Our conclusion is further buttressed by the General Assembly‘s 2005 amendment to
Conclusion
The judgment of the Superior Court is affirmed. The record in this matter is remanded to the Superior Court.
Justice GOLDBERG did not participate.
Justice ROBINSON, concurring.
Although I concur in the majority‘s opinion, I write this brief separate opinion simply to record the fact that I have found this to be an exceedingly close case. Credible arguments have been made by both parties, and there is a dearth of genuinely “on point” precedent.
Having said that, I realize that cases have to be decided; and I believe that the view expressed in the opinion of the Court is the better view. I think that the Court‘s reading of the term “public funds” in the statute at issue is, upon due reflection, the only truly logical one.

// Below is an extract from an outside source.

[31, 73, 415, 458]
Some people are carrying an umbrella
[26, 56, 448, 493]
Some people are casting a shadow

“[T]he difficulty with this place is that if you‘re only fifty-five percent convinced of a proposition, you have to act and vote as if you were one hundred percent convinced. * * * You‘ve got to decide the case one way or the other. Therefore the result oftentimes doesn‘t reflect the residue of doubt that remains in the minds of the men [and women] who‘ve decided it.” Melvin I. Urofsky, Louis D. Brandeis: A Life 836 n. 474 (2009).
I am in full agreement with that felicitously worded observation.
Having set forth these few comments, I conclude by reiterating that I concur in the opinion of the Court.